Objective 1
In the account of the train show, which museum in Bellevue, Ohio did the family find as a possible destination?
Objective 2
Translate this sentence from the train show account into Spanish: "After several hours, we agreed we had all had fun, but we were tired and hungry."

begin Document text

I was afraid it would just be like one table giving away Operation Lifesaver stickers and keychains with, like, homeless guys peeing in the corner or something. But we got to ride on a railroad work car, tour an Amtrak train, see several locomotives up close, and saw two and a half rooms of train-related booths. Some were of places we have been, like the Steam Railroading Institute in Owosso, and others we have on our to-do list, like the Fostoria Iron Triangle. We also found some destinations we might add to our list, such as the Mad River & NKP Railroad Museum in Bellevue, Ohio.

The Pere Marquette 1225 A.K.A. The Polar Express

The Pere Marquette 1225 A.K.A. The Polar Express from last year’s visit to The Steam Railroading Institute

 

After several hours, we agreed we had all had fun, but we were tired and hungry. We headed to Chick-fil-A for a rest and some lunch. We would eat, I would make my husband stop at Five Below for a hat I believed I had to have, and then we would head home. I would probably be lazy the rest of the day, if possible.

Me in my new cool hat. Sorry I didn't take a better pic.

Me in my new cool hat. Sorry I didn’t take a better pic.

Our intentions were almost thwarted when a carnival was being held nearby and parking was heinous. But we persevered, and upon entering the restaurant, it was busy but not over-crowded. My husband spotted his sister there with her daughter. Soon my sister-in-law’s sister-in-law showed up to too. We ditched the boys and through a crazy, unpredictable set of circumstances, I ended up awake past my bedtime an hour and a half from home on a girl’s night out with a completed painting inspired by my family. I had felt like the universe had given me an opportunity and I had no choice but to take it.

end Document text
begin Records supplied

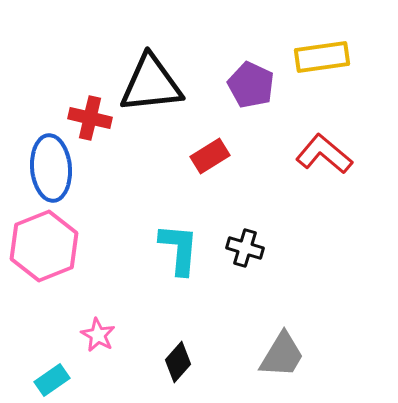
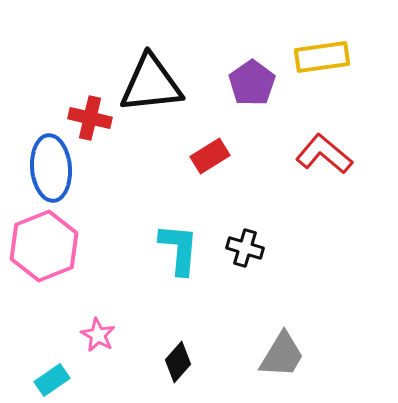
purple pentagon: moved 1 px right, 2 px up; rotated 12 degrees clockwise
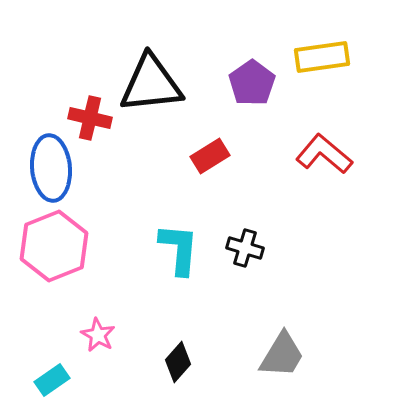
pink hexagon: moved 10 px right
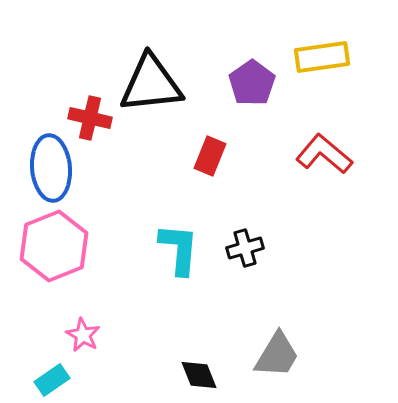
red rectangle: rotated 36 degrees counterclockwise
black cross: rotated 33 degrees counterclockwise
pink star: moved 15 px left
gray trapezoid: moved 5 px left
black diamond: moved 21 px right, 13 px down; rotated 63 degrees counterclockwise
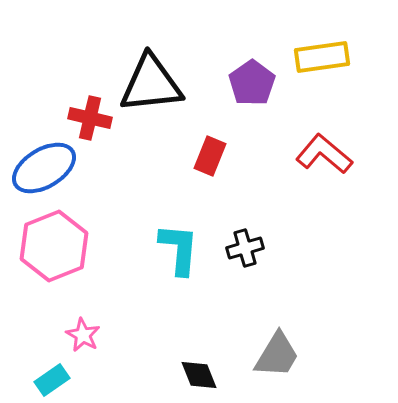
blue ellipse: moved 7 px left; rotated 64 degrees clockwise
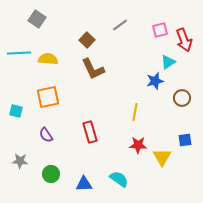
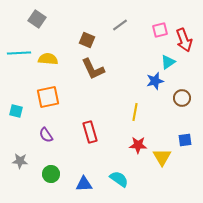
brown square: rotated 21 degrees counterclockwise
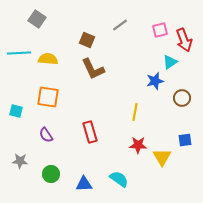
cyan triangle: moved 2 px right
orange square: rotated 20 degrees clockwise
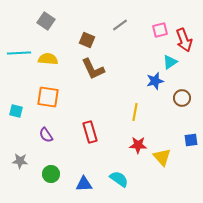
gray square: moved 9 px right, 2 px down
blue square: moved 6 px right
yellow triangle: rotated 12 degrees counterclockwise
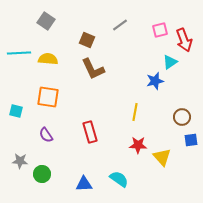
brown circle: moved 19 px down
green circle: moved 9 px left
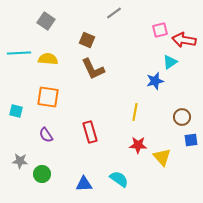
gray line: moved 6 px left, 12 px up
red arrow: rotated 120 degrees clockwise
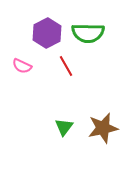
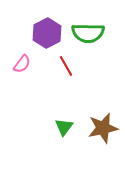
pink semicircle: moved 2 px up; rotated 78 degrees counterclockwise
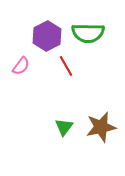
purple hexagon: moved 3 px down
pink semicircle: moved 1 px left, 2 px down
brown star: moved 2 px left, 1 px up
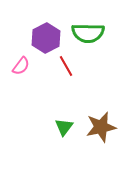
purple hexagon: moved 1 px left, 2 px down
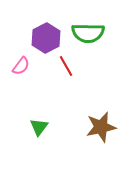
green triangle: moved 25 px left
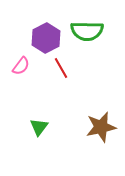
green semicircle: moved 1 px left, 2 px up
red line: moved 5 px left, 2 px down
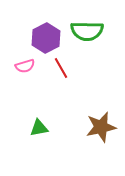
pink semicircle: moved 4 px right; rotated 36 degrees clockwise
green triangle: moved 1 px down; rotated 42 degrees clockwise
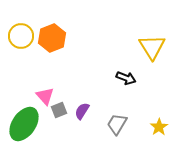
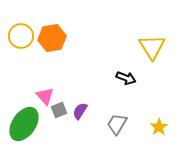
orange hexagon: rotated 12 degrees clockwise
purple semicircle: moved 2 px left
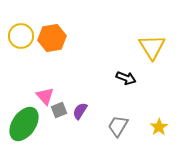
gray trapezoid: moved 1 px right, 2 px down
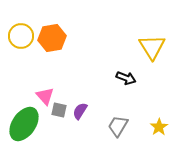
gray square: rotated 35 degrees clockwise
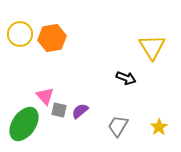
yellow circle: moved 1 px left, 2 px up
purple semicircle: rotated 18 degrees clockwise
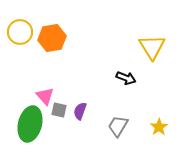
yellow circle: moved 2 px up
purple semicircle: rotated 30 degrees counterclockwise
green ellipse: moved 6 px right; rotated 20 degrees counterclockwise
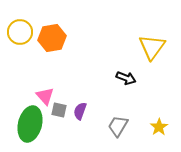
yellow triangle: rotated 8 degrees clockwise
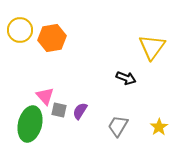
yellow circle: moved 2 px up
purple semicircle: rotated 12 degrees clockwise
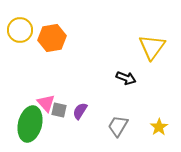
pink triangle: moved 1 px right, 7 px down
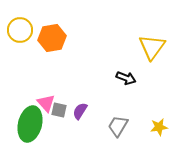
yellow star: rotated 24 degrees clockwise
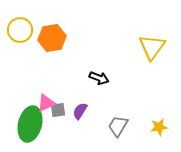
black arrow: moved 27 px left
pink triangle: rotated 48 degrees clockwise
gray square: moved 1 px left; rotated 21 degrees counterclockwise
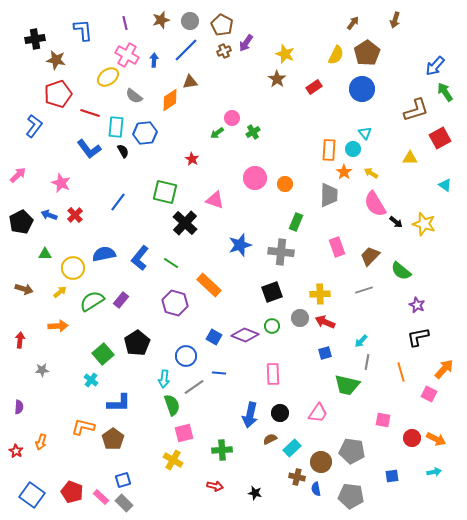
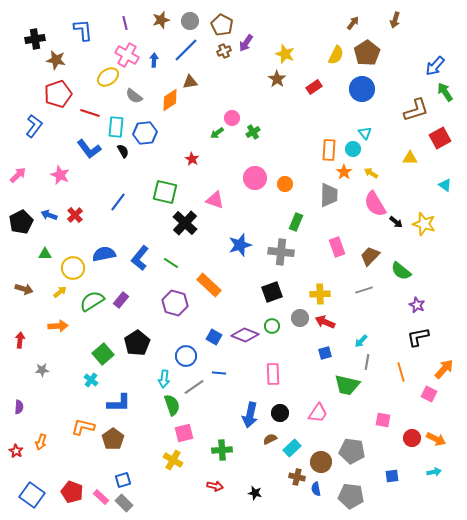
pink star at (61, 183): moved 1 px left, 8 px up
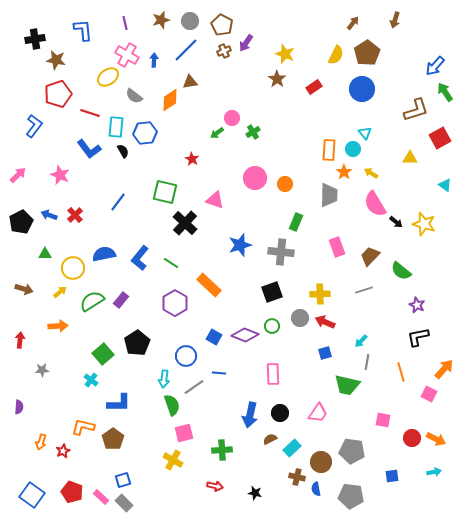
purple hexagon at (175, 303): rotated 15 degrees clockwise
red star at (16, 451): moved 47 px right; rotated 16 degrees clockwise
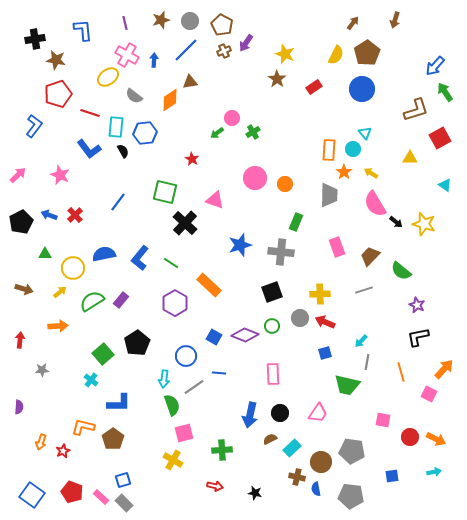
red circle at (412, 438): moved 2 px left, 1 px up
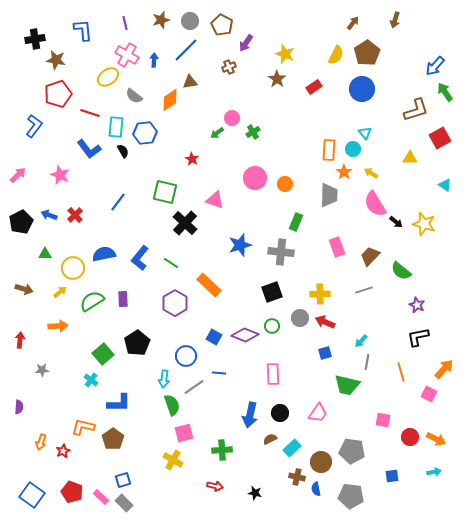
brown cross at (224, 51): moved 5 px right, 16 px down
purple rectangle at (121, 300): moved 2 px right, 1 px up; rotated 42 degrees counterclockwise
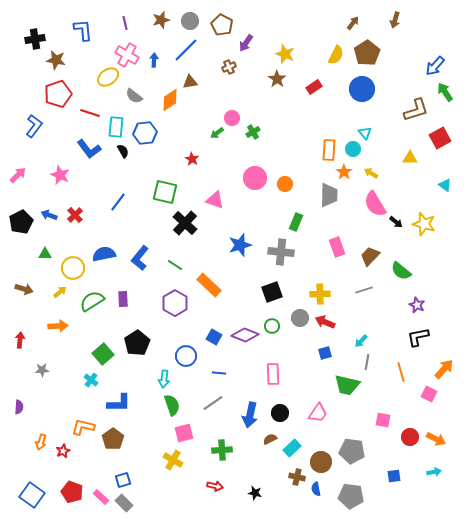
green line at (171, 263): moved 4 px right, 2 px down
gray line at (194, 387): moved 19 px right, 16 px down
blue square at (392, 476): moved 2 px right
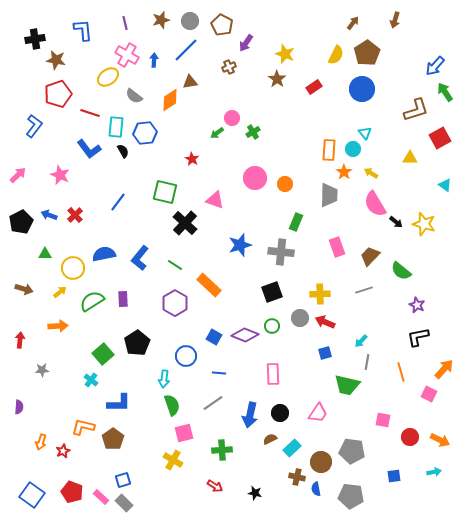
orange arrow at (436, 439): moved 4 px right, 1 px down
red arrow at (215, 486): rotated 21 degrees clockwise
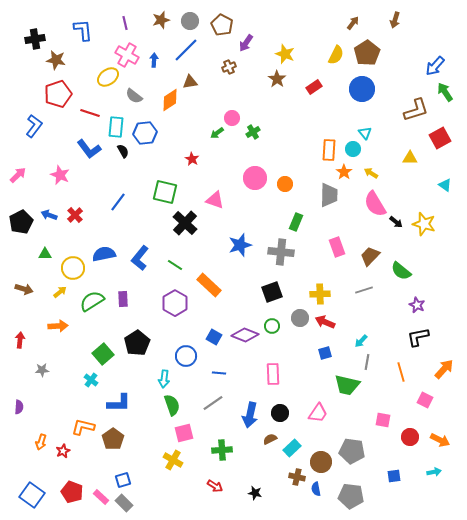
pink square at (429, 394): moved 4 px left, 6 px down
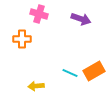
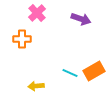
pink cross: moved 2 px left, 1 px up; rotated 30 degrees clockwise
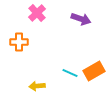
orange cross: moved 3 px left, 3 px down
yellow arrow: moved 1 px right
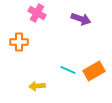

end Records supplied

Written solution 1
The Mad River & NKP Railroad Museum.

Written solution 2
Después de varias horas, coincidimos en que todos nos habíamos divertido, pero estábamos cansados y con hambre.